Write out every one of the following records line for line, reproducing each character unchanged.

** start of Material provided **

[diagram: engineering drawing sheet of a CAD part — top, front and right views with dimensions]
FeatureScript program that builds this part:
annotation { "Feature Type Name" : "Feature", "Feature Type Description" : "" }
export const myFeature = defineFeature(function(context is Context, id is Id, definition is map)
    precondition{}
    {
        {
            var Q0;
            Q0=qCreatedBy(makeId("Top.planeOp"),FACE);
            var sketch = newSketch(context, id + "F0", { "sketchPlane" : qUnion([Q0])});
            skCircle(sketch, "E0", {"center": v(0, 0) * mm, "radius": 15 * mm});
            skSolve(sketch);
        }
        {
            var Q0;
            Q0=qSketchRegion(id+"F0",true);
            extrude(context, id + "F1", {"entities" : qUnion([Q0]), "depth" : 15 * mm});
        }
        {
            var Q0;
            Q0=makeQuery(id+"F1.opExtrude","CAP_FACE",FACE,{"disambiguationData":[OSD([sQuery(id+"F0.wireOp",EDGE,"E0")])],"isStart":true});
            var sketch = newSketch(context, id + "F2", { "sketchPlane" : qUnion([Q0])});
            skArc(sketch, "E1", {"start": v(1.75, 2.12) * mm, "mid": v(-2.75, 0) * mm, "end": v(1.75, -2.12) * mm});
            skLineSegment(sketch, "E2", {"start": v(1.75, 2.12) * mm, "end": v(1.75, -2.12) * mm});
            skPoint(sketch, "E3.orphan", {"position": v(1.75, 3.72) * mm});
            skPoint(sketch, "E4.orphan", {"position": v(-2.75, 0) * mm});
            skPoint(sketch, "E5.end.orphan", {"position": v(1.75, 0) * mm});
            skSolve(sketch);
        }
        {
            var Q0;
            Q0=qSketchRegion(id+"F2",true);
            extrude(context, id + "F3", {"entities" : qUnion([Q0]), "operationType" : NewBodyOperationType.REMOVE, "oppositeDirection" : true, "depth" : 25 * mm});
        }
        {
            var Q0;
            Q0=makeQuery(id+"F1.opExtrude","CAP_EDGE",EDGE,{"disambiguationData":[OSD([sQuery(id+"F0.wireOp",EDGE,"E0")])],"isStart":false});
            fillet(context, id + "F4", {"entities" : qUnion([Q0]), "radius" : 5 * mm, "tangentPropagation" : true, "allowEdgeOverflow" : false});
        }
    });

** end of Material provided **

* [Response to the exercise]:
[diagram: engineering drawing sheet of a CAD part — top, front and right views with dimensions]
FeatureScript program that builds this part:
annotation { "Feature Type Name" : "Feature", "Feature Type Description" : "" }
export const myFeature = defineFeature(function(context is Context, id is Id, definition is map)
    precondition{}
    {
        {
            var Q0;
            Q0=qCreatedBy(makeId("Top.planeOp"),FACE);
            var sketch = newSketch(context, id + "F0", { "sketchPlane" : qUnion([Q0])});
            skCircle(sketch, "E0", {"center": v(0, 0) * mm, "radius": 15 * mm});
            skSolve(sketch);
        }
        {
            var Q0;
            Q0=qSketchRegion(id+"F0",true);
            extrude(context, id + "F1", {"entities" : qUnion([Q0]), "depth" : 15 * mm});
        }
        {
            var Q0;
            Q0=makeQuery(id+"F1.opExtrude","CAP_FACE",FACE,{"disambiguationData":[OSD([sQuery(id+"F0.wireOp",EDGE,"E0")])],"isStart":true});
            var sketch = newSketch(context, id + "F2", { "sketchPlane" : qUnion([Q0])});
            skArc(sketch, "E1", {"start": v(1.75, 2.12) * mm, "mid": v(-2.75, 0) * mm, "end": v(1.75, -2.12) * mm});
            skLineSegment(sketch, "E2", {"start": v(1.75, 2.12) * mm, "end": v(1.75, -2.12) * mm});
            skPoint(sketch, "E3.orphan", {"position": v(1.75, 3.72) * mm});
            skPoint(sketch, "E4.orphan", {"position": v(-2.75, 0) * mm});
            skPoint(sketch, "E5.end.orphan", {"position": v(1.75, 0) * mm});
            skSolve(sketch);
        }
        {
            var Q0;
            Q0=qSketchRegion(id+"F2",true);
            extrude(context, id + "F3", {"entities" : qUnion([Q0]), "operationType" : NewBodyOperationType.REMOVE, "oppositeDirection" : true, "depth" : 25 * mm});
        }
        {
            var Q0;
            Q0=makeQuery(id+"F1.opExtrude","CAP_EDGE",EDGE,{"disambiguationData":[OSD([sQuery(id+"F0.wireOp",EDGE,"E0")])],"isStart":false});
            fillet(context, id + "F4", {"entities" : qUnion([Q0]), "radius" : 5 * mm, "tangentPropagation" : true, "allowEdgeOverflow" : false});
        }
    });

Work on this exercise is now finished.